TEXT EXCERPT —
--- START ---
From your experience, can you share some cost/benefit analysis of a) vs b).
Thanks,
Krishna
Ps.
Can we have an option to send me an email whenever you have replied to this comment.
Hi Krishna,
Very good questions. Here is my reply to both of them.
Q1. The size of the evaluation design has to be representative of what you will try to build as a product using an ESL tool. It is very easy to get impressed by a canned example of an FFT, a filter or some other prebuilt component in the ESL tool library. The real question is, once you try to build something in the order of digital receiver in a 802.11n to ship in your next product, will the tool be able to handle it or leave you without a solution. The digital portion of 802.11a can be a good evaluation candidate, but it is probably going to be mostly throw away work after the evaluation is done. When selecting an evaluation application, you should keep in mind the following. If the evaluation goes well, is this design something that can be used as either a stepping stone or part of a production project.
--- END ---
PROBLEM A — Output the record lines from the line with "family: Saxifragaceae" to the line with "collector number: 13098" as a JSON list of strings, one string per line, with blank lines left out.

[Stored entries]
--- START ---
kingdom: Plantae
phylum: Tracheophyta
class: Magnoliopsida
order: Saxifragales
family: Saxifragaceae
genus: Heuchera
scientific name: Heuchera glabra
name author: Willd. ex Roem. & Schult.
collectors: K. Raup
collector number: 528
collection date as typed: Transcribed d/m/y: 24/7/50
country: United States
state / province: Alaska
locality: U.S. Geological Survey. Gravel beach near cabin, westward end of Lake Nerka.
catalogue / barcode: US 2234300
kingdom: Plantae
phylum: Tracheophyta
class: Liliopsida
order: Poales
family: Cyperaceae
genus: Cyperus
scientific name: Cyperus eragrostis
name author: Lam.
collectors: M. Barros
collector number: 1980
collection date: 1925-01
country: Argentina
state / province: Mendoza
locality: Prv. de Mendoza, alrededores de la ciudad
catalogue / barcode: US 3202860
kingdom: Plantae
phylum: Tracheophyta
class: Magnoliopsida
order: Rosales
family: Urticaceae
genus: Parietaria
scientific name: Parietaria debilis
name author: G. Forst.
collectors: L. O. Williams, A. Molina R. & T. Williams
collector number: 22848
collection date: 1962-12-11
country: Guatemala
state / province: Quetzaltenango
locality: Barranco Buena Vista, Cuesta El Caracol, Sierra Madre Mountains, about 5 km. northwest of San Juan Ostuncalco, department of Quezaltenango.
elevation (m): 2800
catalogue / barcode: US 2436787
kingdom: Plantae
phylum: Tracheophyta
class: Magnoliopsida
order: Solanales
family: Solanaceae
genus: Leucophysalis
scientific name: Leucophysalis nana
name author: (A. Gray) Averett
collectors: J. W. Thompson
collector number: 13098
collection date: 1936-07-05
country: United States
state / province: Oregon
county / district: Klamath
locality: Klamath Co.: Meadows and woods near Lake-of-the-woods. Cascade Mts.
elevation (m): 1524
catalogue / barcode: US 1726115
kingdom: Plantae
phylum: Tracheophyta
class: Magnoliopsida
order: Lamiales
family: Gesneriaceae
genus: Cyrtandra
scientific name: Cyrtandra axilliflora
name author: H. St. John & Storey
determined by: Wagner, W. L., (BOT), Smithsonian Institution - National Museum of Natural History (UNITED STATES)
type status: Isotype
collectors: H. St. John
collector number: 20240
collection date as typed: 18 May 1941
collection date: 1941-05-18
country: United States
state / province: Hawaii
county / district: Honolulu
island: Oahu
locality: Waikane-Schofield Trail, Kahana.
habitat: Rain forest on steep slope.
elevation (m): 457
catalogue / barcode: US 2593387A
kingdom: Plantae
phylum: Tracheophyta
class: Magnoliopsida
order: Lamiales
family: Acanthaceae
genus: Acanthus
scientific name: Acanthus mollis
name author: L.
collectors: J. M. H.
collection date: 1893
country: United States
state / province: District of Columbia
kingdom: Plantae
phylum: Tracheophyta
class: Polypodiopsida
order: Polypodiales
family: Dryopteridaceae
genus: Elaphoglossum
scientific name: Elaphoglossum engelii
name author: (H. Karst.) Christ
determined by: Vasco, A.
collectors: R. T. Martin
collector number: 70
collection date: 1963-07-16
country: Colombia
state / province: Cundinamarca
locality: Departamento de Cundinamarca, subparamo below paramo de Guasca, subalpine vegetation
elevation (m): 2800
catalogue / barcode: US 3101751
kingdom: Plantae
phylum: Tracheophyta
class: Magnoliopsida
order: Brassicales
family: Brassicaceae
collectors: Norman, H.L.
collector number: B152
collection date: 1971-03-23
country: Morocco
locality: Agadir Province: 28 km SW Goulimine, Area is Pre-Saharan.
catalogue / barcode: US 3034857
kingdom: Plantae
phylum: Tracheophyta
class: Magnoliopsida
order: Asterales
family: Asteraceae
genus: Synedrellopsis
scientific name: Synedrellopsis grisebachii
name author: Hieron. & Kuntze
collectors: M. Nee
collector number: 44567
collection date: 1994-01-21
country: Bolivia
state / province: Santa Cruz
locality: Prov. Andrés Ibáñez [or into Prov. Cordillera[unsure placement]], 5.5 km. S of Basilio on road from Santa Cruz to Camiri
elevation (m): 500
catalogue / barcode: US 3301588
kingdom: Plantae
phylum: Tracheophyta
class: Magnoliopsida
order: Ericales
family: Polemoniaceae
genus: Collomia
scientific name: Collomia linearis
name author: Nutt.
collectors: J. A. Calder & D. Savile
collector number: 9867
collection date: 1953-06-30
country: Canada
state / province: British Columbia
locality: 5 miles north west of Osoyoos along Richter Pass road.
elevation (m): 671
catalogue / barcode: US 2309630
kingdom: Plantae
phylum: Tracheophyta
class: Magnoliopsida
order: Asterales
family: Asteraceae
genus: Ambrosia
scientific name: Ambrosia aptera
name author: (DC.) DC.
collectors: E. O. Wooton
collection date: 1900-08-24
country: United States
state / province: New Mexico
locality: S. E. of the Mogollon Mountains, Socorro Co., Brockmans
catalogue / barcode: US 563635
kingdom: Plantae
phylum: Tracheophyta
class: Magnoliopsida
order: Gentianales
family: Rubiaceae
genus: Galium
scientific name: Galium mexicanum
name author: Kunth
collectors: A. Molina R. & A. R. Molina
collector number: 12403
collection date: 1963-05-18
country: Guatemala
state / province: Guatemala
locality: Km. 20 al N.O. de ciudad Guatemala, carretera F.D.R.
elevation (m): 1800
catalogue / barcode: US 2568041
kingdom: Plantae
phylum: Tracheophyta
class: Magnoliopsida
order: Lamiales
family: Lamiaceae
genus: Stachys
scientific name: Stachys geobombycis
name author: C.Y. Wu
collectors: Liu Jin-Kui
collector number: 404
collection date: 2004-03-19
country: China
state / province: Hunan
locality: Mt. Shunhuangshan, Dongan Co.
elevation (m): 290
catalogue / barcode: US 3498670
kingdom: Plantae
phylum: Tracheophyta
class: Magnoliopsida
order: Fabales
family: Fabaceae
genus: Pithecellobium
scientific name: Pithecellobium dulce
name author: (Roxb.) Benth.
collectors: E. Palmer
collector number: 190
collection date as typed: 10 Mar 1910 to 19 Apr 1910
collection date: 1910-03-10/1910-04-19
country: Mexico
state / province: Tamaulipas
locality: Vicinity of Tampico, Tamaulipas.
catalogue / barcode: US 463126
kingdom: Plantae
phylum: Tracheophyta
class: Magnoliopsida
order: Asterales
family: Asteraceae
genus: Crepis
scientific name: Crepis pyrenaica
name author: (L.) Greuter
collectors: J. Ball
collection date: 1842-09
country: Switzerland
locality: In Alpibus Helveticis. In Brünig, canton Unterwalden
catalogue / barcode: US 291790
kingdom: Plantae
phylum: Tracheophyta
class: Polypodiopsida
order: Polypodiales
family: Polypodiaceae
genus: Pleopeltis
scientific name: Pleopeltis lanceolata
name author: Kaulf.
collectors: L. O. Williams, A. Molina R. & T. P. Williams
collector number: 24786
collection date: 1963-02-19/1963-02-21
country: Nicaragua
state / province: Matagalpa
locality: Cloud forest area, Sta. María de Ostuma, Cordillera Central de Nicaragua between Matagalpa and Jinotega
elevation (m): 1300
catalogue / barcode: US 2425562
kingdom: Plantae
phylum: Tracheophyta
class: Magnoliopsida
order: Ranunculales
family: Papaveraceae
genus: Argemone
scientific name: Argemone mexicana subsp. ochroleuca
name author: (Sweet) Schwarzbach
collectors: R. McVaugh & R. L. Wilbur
--- END ---
PROBLEM B — Condense the paragraph of the ESL tool discussion that begins "Q1. The size of the evaluation design" into a short bulleted list that keeps its main points.

FULL RESPONSE A —
[
  "family: Saxifragaceae",
  "genus: Heuchera",
  "scientific name: Heuchera glabra",
  "name author: Willd. ex Roem. & Schult.",
  "collectors: K. Raup",
  "collector number: 528",
  "collection date as typed: Transcribed d/m/y: 24/7/50",
  "country: United States",
  "state / province: Alaska",
  "locality: U.S. Geological Survey. Gravel beach near cabin, westward end of Lake Nerka.",
  "catalogue / barcode: US 2234300",
  "kingdom: Plantae",
  "phylum: Tracheophyta",
  "class: Liliopsida",
  "order: Poales",
  "family: Cyperaceae",
  "genus: Cyperus",
  "scientific name: Cyperus eragrostis",
  "name author: Lam.",
  "collectors: M. Barros",
  "collector number: 1980",
  "collection date: 1925-01",
  "country: Argentina",
  "state / province: Mendoza",
  "locality: Prv. de Mendoza, alrededores de la ciudad",
  "catalogue / barcode: US 3202860",
  "kingdom: Plantae",
  "phylum: Tracheophyta",
  "class: Magnoliopsida",
  "order: Rosales",
  "family: Urticaceae",
  "genus: Parietaria",
  "scientific name: Parietaria debilis",
  "name author: G. Forst.",
  "collectors: L. O. Williams, A. Molina R. & T. Williams",
  "collector number: 22848",
  "collection date: 1962-12-11",
  "country: Guatemala",
  "state / province: Quetzaltenango",
  "locality: Barranco Buena Vista, Cuesta El Caracol, Sierra Madre Mountains, about 5 km. northwest of San Juan Ostuncalco, department of Quezaltenango.",
  "elevation (m): 2800",
  "catalogue / barcode: US 2436787",
  "kingdom: Plantae",
  "phylum: Tracheophyta",
  "class: Magnoliopsida",
  "order: Solanales",
  "family: Solanaceae",
  "genus: Leucophysalis",
  "scientific name: Leucophysalis nana",
  "name author: (A. Gray) Averett",
  "collectors: J. W. Thompson",
  "collector number: 13098"
]

FULL RESPONSE B —
- The evaluation design should represent what you will actually build as a product with the ESL tool.
- A canned example from the tool library, such as an FFT or a filter, can easily impress.
- The real question is whether the tool can handle something on the order of the digital receiver in an 802.11n product you plan to ship.
- The digital portion of 802.11a can be a good evaluation candidate, but it will probably be mostly throwaway work after the evaluation.
- Choose an evaluation design that, if the evaluation goes well, can serve as a stepping stone or as part of a production project.